- These figures represent only real estate deals in the investment crowdfunding (Reg CF) space, where everyday (retail) investors directly fund physical properties and earn returns through rental income or property value increases. We excluded any deals for software platforms that primarily generate subscription-based revenue, as well as “lifestyle” businesses like restaurants, hotels, or movie theaters—since those investments hinge on food, beverage, or hospitality revenue, rather than income tied to real estate assets.
- In 2016, there were no recorded deals (n=0). By 2017, the first single deal (n=1) raised a modest $4,200. The total increased to $30,650 in 2018 (n=3), and then saw a substantial jump to $1.4 million in 2019 (n=2).
- Funding volumes climbed quickly from $4.86 million in 2020 (n=6) to $8.27 million in 2021 (n=12) and further to $9.21 million in 2022 (n=16). This period saw a rising number of deals and larger total capital commitments, indicating growing investor interest.
- After dipping to $3.91 million in 2023 (n=11), total funding rebounded sharply to $15.35 million in 2024 (n=29). This near-quadruple increase from the previous year, coupled with more than double the number of deals, underscores a renewed momentum in physical real estate crowdfunding.
From 2016 to 2024, the real estate market and the broader economy underwent several distinct phases that influenced how retail investors approached crowdfunding:
- In the mid-2010s, the U.S. and global economies were still benefiting from post-recession recovery efforts. Low interest rates and a generally positive economic outlook fueled a slow but steady uptick in real estate investment activity. Crowdfunding was relatively new, so early adopters tested the waters with smaller deals, leading to modest fundraising totals.
- As the concept of real estate crowdfunding became more familiar, platforms attracted more participants, and deal sizes grew significantly. By 2019 and into 2020, low borrowing costs continued to make property acquisitions appealing. Even amid the initial economic uncertainty of the COVID-19 pandemic in 2020, many investors looked to real estate as a tangible asset class, which helped boost crowdfunding totals. Government stimulus measures and a search for yield in a low-rate environment likely contributed to the increase in capital flowing into real estate deals through crowdfunding.

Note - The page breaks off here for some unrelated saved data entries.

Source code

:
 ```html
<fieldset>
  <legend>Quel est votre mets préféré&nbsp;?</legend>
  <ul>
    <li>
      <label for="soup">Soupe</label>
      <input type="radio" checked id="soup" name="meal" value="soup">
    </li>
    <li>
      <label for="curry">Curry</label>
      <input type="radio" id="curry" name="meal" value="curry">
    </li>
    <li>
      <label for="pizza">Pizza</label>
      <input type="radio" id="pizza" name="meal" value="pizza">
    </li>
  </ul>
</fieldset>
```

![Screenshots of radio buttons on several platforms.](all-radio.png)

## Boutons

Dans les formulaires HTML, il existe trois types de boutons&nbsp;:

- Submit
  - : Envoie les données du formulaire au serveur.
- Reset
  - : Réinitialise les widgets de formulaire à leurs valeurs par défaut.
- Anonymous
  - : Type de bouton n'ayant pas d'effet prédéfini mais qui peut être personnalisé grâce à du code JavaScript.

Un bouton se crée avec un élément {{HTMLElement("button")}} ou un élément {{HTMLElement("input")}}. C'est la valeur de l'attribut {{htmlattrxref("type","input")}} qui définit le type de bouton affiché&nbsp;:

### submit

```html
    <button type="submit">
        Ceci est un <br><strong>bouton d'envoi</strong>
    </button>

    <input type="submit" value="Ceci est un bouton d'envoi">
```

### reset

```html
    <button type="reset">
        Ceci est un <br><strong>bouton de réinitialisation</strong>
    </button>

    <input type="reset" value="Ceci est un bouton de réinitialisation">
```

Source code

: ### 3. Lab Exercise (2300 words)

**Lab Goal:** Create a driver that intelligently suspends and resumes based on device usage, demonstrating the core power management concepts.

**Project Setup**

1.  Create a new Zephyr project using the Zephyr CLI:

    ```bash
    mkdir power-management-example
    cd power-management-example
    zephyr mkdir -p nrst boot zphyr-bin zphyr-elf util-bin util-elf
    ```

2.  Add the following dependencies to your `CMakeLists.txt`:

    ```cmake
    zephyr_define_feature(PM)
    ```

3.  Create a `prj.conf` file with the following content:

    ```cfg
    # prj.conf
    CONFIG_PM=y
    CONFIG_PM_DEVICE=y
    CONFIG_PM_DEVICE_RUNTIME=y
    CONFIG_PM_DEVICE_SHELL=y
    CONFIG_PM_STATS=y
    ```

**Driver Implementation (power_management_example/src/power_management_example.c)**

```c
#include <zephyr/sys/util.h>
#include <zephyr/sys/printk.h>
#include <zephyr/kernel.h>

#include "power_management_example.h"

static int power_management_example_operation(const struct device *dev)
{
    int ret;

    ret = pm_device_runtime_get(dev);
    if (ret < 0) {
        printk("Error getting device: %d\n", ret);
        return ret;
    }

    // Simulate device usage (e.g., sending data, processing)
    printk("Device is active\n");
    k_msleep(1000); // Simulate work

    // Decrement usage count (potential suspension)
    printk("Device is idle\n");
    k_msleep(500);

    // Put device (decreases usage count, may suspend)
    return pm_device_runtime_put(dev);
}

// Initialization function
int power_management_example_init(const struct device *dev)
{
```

- In 2021, the momentum continued, supported by robust demand for housing and commercial space in certain sectors (e.g., logistics, warehousing). However, as the pandemic effects lingered and inflationary pressures mounted, central banks began raising interest rates into 2022. This shift led to higher borrowing costs and a degree of market caution, which became more evident in 2023, when the total funding dipped. Uncertainty around interest rates and economic growth may have made investors more cautious in committing capital.
- By 2024, the real estate market showed signs of stabilization, possibly due to moderating interest rates or a clearer economic outlook. The sharp rise in crowdfunding totals that year reflects investors’ regained confidence in real estate as a hedge against inflation and a means to earn consistent returns through rents and property appreciation. Platforms may have also refined their offerings, improving transparency and access, thus attracting a larger pool of retail investors.
Overall, the real estate crowdfunding sector has evolved alongside economic cycles, interest rate environments, and broader market sentiment. The data suggest that when economic conditions are stable or improving, investor enthusiasm for crowdfunded physical real estate projects grows. Conversely, periods of uncertainty or rising rates can cause a temporary pullback, although the long-term trend remains one of expansion and increased participation in this alternative investment avenue.